== Segment start ==
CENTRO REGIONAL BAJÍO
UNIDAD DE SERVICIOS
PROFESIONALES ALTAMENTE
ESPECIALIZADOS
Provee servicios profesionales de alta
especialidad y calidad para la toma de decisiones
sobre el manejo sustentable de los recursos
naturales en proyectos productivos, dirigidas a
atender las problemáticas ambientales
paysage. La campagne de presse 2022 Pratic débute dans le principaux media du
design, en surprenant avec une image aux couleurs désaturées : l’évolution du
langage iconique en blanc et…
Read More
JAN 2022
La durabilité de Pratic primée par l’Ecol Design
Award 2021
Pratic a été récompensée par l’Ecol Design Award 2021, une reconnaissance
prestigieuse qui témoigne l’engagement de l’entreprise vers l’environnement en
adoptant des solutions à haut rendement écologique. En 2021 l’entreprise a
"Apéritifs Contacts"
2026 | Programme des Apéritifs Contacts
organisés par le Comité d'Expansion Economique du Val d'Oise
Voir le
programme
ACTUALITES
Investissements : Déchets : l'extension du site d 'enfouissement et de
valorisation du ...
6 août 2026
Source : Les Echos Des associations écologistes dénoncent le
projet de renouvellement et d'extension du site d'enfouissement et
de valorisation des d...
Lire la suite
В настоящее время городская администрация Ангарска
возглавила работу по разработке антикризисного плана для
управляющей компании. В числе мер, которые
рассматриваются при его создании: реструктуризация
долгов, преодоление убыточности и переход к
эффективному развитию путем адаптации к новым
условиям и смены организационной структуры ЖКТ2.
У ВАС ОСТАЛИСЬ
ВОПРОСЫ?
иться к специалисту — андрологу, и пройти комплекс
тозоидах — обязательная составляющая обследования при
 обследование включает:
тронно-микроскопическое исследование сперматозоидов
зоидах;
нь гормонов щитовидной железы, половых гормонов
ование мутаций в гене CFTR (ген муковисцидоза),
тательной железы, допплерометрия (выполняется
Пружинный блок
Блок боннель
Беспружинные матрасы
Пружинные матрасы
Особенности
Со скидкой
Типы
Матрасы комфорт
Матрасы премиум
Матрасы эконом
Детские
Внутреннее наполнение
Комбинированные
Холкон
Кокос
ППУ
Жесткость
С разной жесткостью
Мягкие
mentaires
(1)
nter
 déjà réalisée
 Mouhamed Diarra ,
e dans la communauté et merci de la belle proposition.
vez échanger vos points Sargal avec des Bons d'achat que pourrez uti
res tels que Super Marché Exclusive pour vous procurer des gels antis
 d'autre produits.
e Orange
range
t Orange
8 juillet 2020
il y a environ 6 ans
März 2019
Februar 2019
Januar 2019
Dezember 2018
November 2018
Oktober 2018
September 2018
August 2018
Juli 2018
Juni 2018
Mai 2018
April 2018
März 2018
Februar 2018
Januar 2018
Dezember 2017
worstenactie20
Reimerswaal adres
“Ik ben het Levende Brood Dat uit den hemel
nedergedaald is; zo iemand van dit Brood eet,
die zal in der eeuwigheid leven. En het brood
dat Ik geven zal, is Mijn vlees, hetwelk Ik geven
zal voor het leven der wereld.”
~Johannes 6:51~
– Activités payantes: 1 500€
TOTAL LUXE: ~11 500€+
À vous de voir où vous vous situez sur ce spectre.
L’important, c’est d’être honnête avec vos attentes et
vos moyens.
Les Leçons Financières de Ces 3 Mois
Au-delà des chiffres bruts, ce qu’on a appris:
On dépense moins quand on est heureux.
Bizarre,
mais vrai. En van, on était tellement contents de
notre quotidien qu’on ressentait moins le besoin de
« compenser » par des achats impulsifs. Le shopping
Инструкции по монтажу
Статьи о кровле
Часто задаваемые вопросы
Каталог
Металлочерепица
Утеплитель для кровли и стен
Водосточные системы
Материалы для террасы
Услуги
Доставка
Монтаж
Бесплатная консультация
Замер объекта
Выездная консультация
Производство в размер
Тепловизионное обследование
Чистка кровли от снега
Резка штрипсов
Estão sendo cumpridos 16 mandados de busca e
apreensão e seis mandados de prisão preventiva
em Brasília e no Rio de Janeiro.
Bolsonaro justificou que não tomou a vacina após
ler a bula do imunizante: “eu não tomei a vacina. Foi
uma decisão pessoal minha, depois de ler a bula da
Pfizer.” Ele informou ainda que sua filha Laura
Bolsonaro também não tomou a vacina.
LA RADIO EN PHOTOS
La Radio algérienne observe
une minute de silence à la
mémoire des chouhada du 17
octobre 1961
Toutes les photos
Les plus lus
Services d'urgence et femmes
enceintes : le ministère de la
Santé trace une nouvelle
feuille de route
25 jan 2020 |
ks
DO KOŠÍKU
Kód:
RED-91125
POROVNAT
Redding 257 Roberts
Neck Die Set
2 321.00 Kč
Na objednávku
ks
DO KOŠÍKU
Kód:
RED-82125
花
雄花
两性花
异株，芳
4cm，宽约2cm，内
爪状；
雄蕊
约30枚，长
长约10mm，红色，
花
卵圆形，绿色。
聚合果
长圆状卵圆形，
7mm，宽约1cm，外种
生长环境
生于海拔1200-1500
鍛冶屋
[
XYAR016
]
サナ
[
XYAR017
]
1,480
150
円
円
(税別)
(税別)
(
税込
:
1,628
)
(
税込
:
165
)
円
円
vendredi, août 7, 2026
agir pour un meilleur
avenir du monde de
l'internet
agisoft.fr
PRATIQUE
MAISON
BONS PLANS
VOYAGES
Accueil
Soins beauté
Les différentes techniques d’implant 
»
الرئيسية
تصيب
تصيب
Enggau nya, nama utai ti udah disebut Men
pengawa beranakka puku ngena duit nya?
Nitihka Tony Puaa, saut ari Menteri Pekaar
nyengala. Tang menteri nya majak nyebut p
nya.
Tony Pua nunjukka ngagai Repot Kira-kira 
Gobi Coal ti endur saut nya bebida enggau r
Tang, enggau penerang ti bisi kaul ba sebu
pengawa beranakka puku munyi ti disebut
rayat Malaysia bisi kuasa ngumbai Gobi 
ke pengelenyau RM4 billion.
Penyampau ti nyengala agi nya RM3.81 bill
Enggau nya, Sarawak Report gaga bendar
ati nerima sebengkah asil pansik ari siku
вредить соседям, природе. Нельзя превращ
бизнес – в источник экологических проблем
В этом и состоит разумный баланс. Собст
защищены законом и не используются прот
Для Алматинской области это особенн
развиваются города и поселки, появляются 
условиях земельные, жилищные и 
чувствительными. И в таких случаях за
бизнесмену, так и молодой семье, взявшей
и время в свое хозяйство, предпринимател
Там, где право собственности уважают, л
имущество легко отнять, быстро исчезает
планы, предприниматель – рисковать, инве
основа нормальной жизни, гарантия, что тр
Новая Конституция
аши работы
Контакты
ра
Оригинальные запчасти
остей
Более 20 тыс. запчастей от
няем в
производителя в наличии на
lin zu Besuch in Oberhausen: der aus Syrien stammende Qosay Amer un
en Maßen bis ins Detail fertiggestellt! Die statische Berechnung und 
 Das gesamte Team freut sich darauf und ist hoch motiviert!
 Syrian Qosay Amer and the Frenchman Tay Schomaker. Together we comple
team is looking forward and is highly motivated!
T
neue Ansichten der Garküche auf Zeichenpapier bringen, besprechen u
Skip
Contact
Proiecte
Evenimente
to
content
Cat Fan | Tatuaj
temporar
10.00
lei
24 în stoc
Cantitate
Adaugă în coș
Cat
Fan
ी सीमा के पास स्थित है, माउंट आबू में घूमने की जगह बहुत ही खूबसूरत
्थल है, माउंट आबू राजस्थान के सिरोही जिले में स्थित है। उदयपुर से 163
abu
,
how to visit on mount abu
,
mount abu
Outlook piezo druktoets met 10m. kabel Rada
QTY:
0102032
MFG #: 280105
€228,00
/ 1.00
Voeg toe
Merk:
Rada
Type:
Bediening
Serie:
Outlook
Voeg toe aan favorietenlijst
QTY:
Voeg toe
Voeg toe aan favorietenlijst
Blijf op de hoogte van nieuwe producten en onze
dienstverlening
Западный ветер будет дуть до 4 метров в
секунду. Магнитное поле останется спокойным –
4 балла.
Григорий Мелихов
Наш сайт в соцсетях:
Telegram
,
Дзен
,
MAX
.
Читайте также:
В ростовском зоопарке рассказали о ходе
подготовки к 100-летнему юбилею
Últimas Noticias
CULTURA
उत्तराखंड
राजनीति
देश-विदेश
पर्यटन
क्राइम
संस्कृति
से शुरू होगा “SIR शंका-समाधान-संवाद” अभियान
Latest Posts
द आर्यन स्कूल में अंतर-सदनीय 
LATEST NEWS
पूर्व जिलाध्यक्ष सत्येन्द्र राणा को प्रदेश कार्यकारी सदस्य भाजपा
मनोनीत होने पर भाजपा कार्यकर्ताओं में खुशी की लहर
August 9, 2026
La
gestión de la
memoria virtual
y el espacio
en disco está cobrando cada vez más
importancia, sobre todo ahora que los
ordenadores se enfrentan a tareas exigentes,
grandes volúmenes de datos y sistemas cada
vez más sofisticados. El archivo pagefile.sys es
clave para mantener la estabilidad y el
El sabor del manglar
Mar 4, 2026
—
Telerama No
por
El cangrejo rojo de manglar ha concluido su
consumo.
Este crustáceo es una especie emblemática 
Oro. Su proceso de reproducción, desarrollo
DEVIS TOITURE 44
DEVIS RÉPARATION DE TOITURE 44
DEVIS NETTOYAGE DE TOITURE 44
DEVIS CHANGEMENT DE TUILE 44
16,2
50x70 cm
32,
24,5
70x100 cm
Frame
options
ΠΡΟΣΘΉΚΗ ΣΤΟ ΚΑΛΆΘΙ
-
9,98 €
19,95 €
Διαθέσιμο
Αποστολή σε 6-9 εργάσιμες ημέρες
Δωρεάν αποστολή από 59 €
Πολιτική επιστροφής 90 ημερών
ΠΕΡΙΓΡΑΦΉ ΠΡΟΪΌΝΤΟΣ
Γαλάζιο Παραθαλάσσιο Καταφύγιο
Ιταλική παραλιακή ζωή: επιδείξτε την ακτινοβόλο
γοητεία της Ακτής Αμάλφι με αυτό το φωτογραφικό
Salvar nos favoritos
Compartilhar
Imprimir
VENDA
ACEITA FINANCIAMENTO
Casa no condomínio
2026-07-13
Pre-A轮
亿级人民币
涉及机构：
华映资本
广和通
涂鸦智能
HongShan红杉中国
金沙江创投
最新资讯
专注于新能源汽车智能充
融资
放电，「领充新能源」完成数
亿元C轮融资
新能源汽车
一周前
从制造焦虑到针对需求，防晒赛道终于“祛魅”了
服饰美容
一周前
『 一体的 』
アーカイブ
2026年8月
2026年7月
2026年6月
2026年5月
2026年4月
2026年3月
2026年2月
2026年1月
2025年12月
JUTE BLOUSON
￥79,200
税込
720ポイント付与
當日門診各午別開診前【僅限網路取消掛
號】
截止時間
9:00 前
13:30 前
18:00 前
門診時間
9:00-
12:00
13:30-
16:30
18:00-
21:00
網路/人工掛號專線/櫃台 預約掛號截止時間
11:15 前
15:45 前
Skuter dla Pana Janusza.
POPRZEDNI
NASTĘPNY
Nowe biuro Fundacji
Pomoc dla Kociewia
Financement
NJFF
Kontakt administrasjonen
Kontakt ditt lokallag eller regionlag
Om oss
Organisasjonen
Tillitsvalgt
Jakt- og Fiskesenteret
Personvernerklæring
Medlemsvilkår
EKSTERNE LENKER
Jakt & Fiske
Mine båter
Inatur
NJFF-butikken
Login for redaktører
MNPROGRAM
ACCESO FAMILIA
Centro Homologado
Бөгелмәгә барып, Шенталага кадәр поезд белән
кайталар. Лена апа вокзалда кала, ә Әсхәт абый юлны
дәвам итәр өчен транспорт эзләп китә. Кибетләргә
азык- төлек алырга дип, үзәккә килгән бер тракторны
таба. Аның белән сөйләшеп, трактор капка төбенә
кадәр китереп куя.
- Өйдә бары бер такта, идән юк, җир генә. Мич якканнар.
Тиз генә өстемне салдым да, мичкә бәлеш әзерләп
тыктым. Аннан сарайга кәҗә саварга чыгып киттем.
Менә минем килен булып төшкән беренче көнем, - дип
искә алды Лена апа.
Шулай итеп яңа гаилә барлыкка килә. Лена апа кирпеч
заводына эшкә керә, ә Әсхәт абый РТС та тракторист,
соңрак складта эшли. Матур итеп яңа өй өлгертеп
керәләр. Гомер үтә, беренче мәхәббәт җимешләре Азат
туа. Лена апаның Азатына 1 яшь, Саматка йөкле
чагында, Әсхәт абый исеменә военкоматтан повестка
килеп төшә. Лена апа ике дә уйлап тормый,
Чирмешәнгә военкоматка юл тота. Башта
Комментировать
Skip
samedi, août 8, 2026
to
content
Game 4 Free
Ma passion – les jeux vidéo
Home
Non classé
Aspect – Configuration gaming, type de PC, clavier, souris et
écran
== Segment end ==
- [Task to carry out] The answer must be every line from the records above that contains "Apéritifs".

- [Written solution]
"Apéritifs Contacts"
2026 | Programme des Apéritifs Contacts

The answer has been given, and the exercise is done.